The problem. Please reproduce all the records exactly while leaving out their pictures.

Records to process.
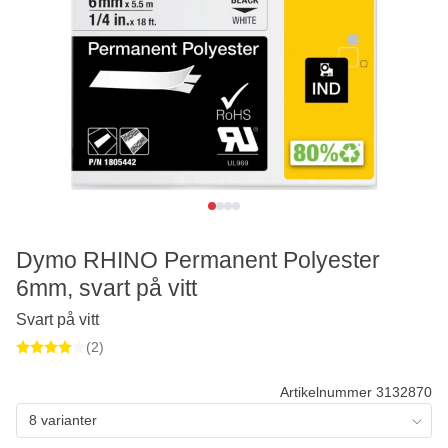
Dymo RHINO Permanent Polyester
6mm, svart på vitt
Svart på vitt
(2)
Artikelnummer 3132870
8 varianter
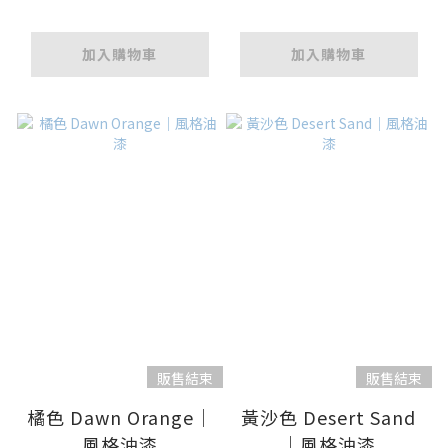
加入購物車
加入購物車
販售結束
販售結束
橘色 Dawn Orange｜
黃沙色 Desert Sand
風格油漆
｜風格油漆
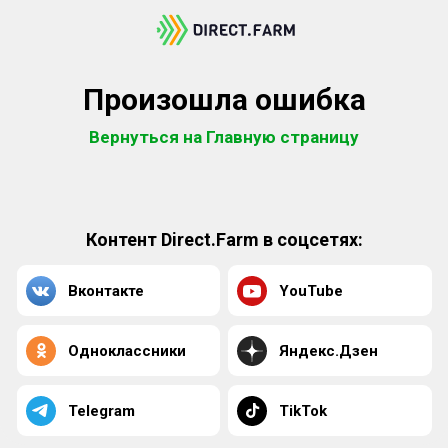
Произошла ошибка
Вернуться на Главную страницу
Контент Direct.Farm в соцсетях:
Вконтакте
YouTube
Одноклассники
Яндекс.Дзен
Telegram
TikTok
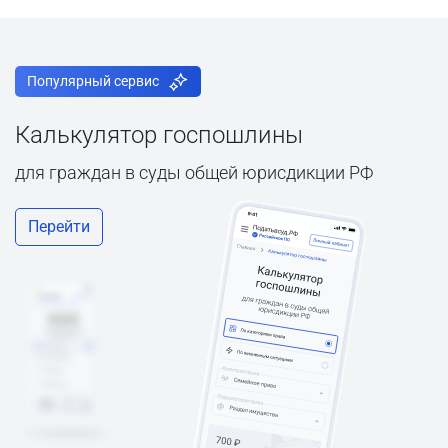
Популярный сервис
Калькулятор госпошлины
для граждан в суды общей юрисдикции РФ
Перейти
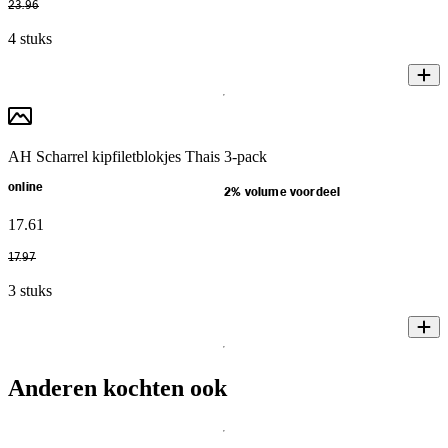
23
.
96
4 stuks
AH Scharrel kipfiletblokjes Thais 3-pack
online
2% volume voordeel
17
.
61
17
.
97
3 stuks
Anderen kochten ook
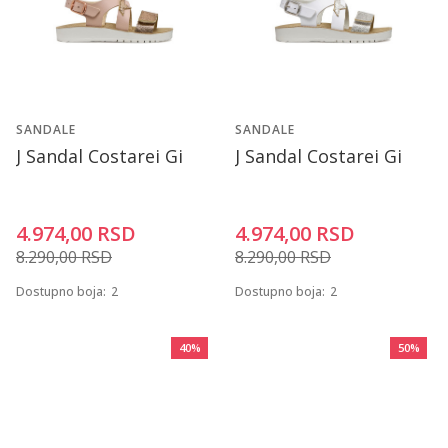
SANDALE
SANDALE
J Sandal Costarei Gi
J Sandal Costarei Gi
4.974,00
RSD
4.974,00
RSD
8.290,00
RSD
8.290,00
RSD
Dostupno boja:
2
Dostupno boja:
2
40
%
50
%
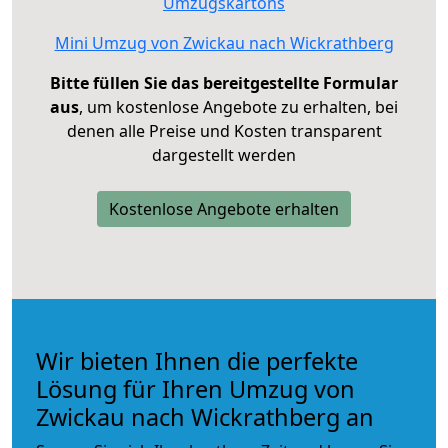
Umzugskartons
Mini Umzug von Zwickau nach Wickrathberg
Bitte füllen Sie das bereitgestellte Formular
aus
, um kostenlose Angebote zu erhalten, bei
denen alle Preise und Kosten transparent
dargestellt werden
Kostenlose Angebote erhalten
Wir bieten Ihnen die perfekte
Lösung für Ihren Umzug von
Zwickau nach Wickrathberg an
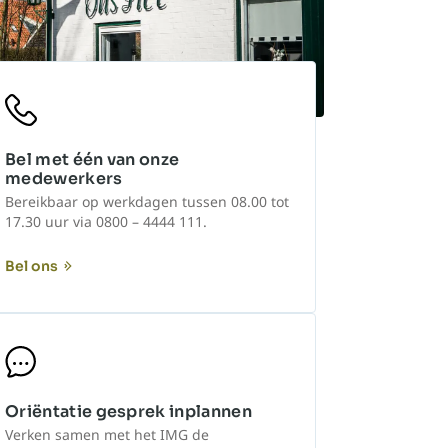
Bel met één van onze
medewerkers
Bereikbaar op werkdagen tussen 08.00 tot
17.30 uur via 0800 – 4444 111.
Bel ons
Oriëntatie gesprek inplannen
Verken samen met het IMG de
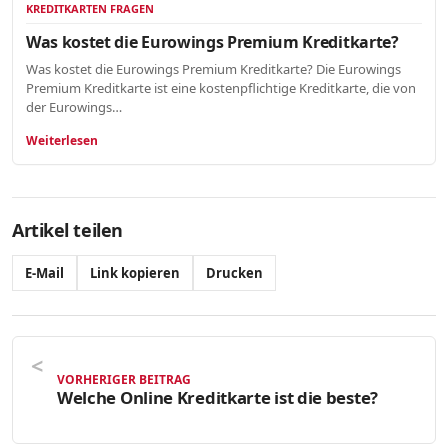
KREDITKARTEN FRAGEN
Was kostet die Eurowings Premium Kreditkarte?
Was kostet die Eurowings Premium Kreditkarte? Die Eurowings
Premium Kreditkarte ist eine kostenpflichtige Kreditkarte, die von
der Eurowings…
Weiterlesen
Artikel teilen
E-Mail
Link kopieren
Drucken
VORHERIGER BEITRAG
Welche Online Kreditkarte ist die beste?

Response to the task.
Dymo RHINO Permanent Polyester
6mm, svart på vitt
Svart på vitt
(2)
Artikelnummer 3132870
8 varianter
加入購物車
加入購物車
販售結束
販售結束
橘色 Dawn Orange｜
黃沙色 Desert Sand
風格油漆
｜風格油漆
Произошла ошибка
Вернуться на Главную страницу
Контент Direct.Farm в соцсетях:
Вконтакте
YouTube
Одноклассники
Яндекс.Дзен
Telegram
TikTok
Популярный сервис
Калькулятор госпошлины
для граждан в суды общей юрисдикции РФ
Перейти
23
.
96
4 stuks
AH Scharrel kipfiletblokjes Thais 3-pack
online
2% volume voordeel
17
.
61
17
.
97
3 stuks
Anderen kochten ook
SANDALE
SANDALE
J Sandal Costarei Gi
J Sandal Costarei Gi
4.974,00
RSD
4.974,00
RSD
8.290,00
RSD
8.290,00
RSD
Dostupno boja:
2
Dostupno boja:
2
40
%
50
%
Umzugskartons
Mini Umzug von Zwickau nach Wickrathberg
Bitte füllen Sie das bereitgestellte Formular
aus
, um kostenlose Angebote zu erhalten, bei
denen alle Preise und Kosten transparent
dargestellt werden
Kostenlose Angebote erhalten
Wir bieten Ihnen die perfekte
Lösung für Ihren Umzug von
Zwickau nach Wickrathberg an
Bel met één van onze
medewerkers
Bereikbaar op werkdagen tussen 08.00 tot
17.30 uur via 0800 – 4444 111.
Bel ons
Oriëntatie gesprek inplannen
Verken samen met het IMG de
KREDITKARTEN FRAGEN
Was kostet die Eurowings Premium Kreditkarte?
Was kostet die Eurowings Premium Kreditkarte? Die Eurowings
Premium Kreditkarte ist eine kostenpflichtige Kreditkarte, die von
der Eurowings…
Weiterlesen
Artikel teilen
E-Mail
Link kopieren
Drucken
VORHERIGER BEITRAG
Welche Online Kreditkarte ist die beste?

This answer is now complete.